Als letztes lassen sich Zauber noch in verschiedenen Typen einteilen: Gegenzauber werden als Reaktion auf ein Ereignis, meist einen Zauber, gespielt und können sogar in gegnerischen Zügen wirken. Angriffszauber wirken auf Gegner und fügen in der Regel diesen Schaden zu. Angriffe können auch gegen Gegenstände oder Mauern gerichtet werden, um diese zu zerstören. Da so etwas sehr anstrengend ist, ist nur ein Angriff pro Runde erlaubt. Gegenstände sind eigentlich keine Zauber mehr, sobald sie gewirkt wurden und bleiben einfach vor dem Magier liegen. Will er diese loswerden, so muss er sie fallen lassen und ein anderer Magier kann diese im Labyrinth einsammeln.

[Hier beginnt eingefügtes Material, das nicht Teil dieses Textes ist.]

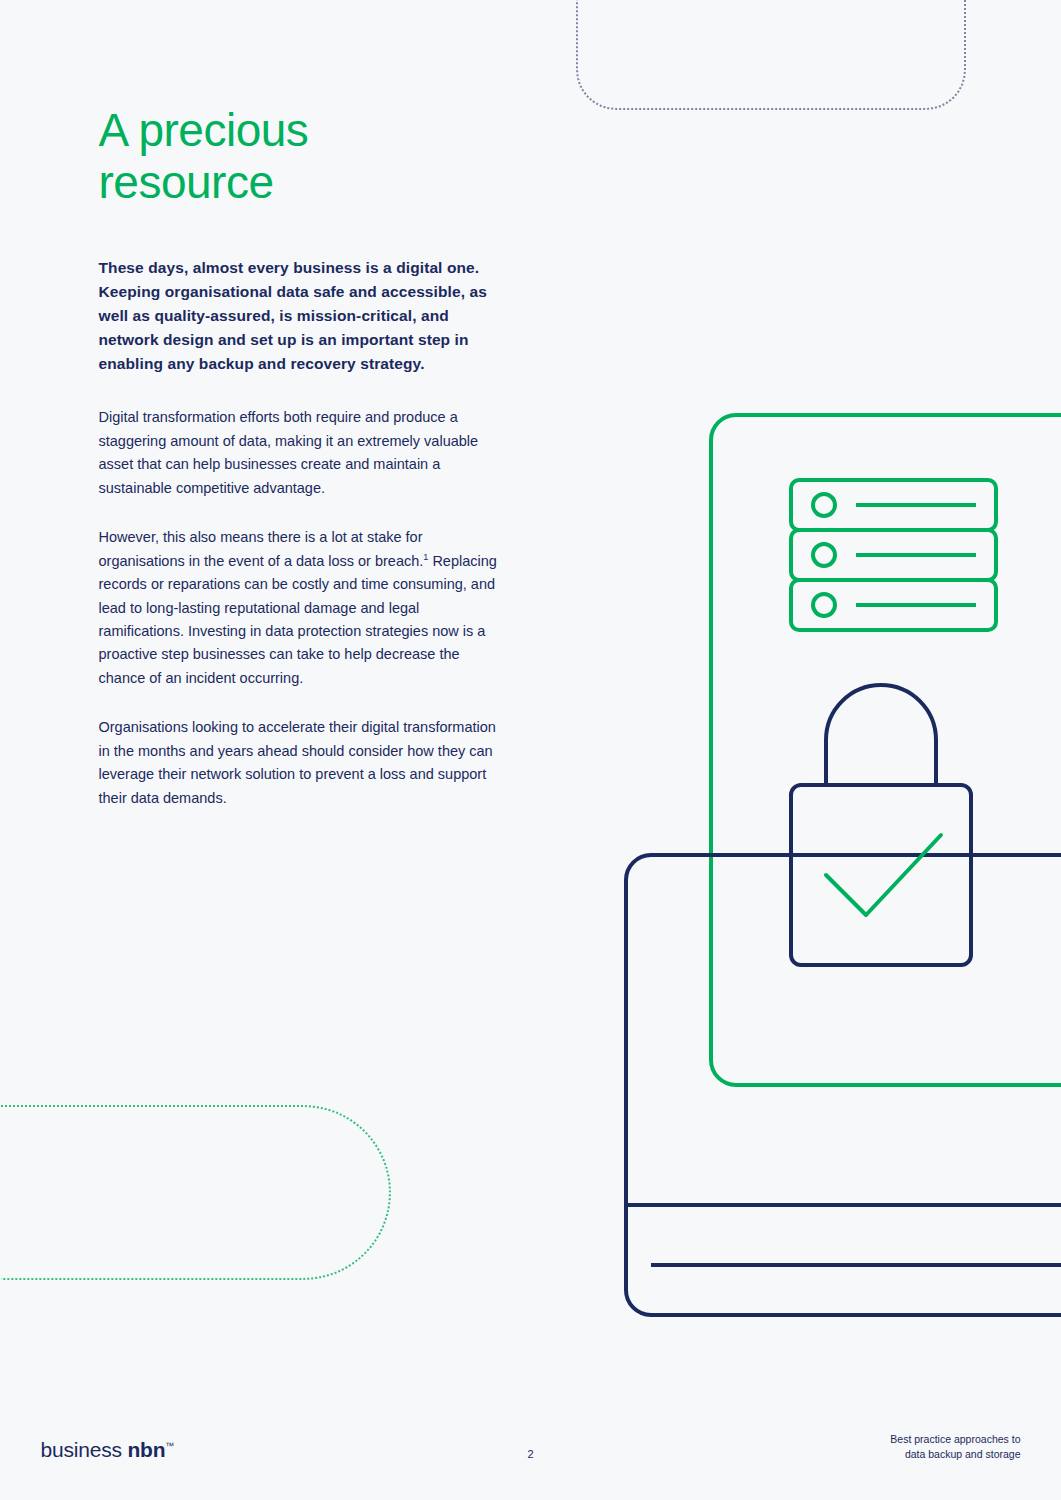A precious
resource
These days, almost every business is a digital one. Keeping organisational data safe and accessible, as well as quality-assured, is mission-critical, and network design and set up is an important step in enabling any backup and recovery strategy.
Digital transformation efforts both require and produce a staggering amount of data, making it an extremely valuable asset that can help businesses create and maintain a sustainable competitive advantage.
However, this also means there is a lot at stake for organisations in the event of a data loss or breach.1 Replacing records or reparations can be costly and time consuming, and lead to long-lasting reputational damage and legal ramifications. Investing in data protection strategies now is a proactive step businesses can take to help decrease the chance of an incident occurring.
Organisations looking to accelerate their digital transformation in the months and years ahead should consider how they can leverage their network solution to prevent a loss and support their data demands.
business nbn™
2
Best practice approaches to
data backup and storage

Auch Energiekarten sind keine Zauber, können aber dazu genutzt werden, anderen Zauber zu verbessern oder mehr Bewegungspunkte zu erhalten. Neutrale Zauber sind alle Zauber, die in keine der anderen Kategorien fallen.


Gegenstände im Labyrinth

Hat man keinen Angriffszauber, kann der Zauberer auch alternativ Gegner auf einem benachbarten Feld einen Faustschlag verpassen, der einen Schaden verursacht. Jedes mal, wenn ein Zauberer Schaden erhält, verringert er seinen Lebensanzeiger um den entsprechenden Wert. Sinkt der Wert auf 0, ist der Zauberer ausgeschieden. Derjenige, der ihm den Todesstoß versetzte, nimmt sich die Figur des Magiers als Siegpunkt. Alternativ kann man die Schätze der Gegner in der eigenen Basis ablegen, um Siegpunkte zu erhalten. Leider hat man diesen auch nur solange der Schatz dort liegt. Das Aufheben eines Schatzes beendet leider die "Bewegungs- und Magie"-Phase, das Ablegen eines Schatzes ist allerdings gratis.

Sobald ein Spieler sich nicht mehr bewegen und zaubern kann oder möchte, wirft er so viele Karten ab, wie ihm beliebt und zieht bis zu zwei Karten nach. Hierbei darf allerdings nicht das Handlimit von sieben Karten überschritten werden, wobei die ausgelegten temporären oder permanenten Zaubersprüche sowie Gegenstände mit zu den Handkarten zählen.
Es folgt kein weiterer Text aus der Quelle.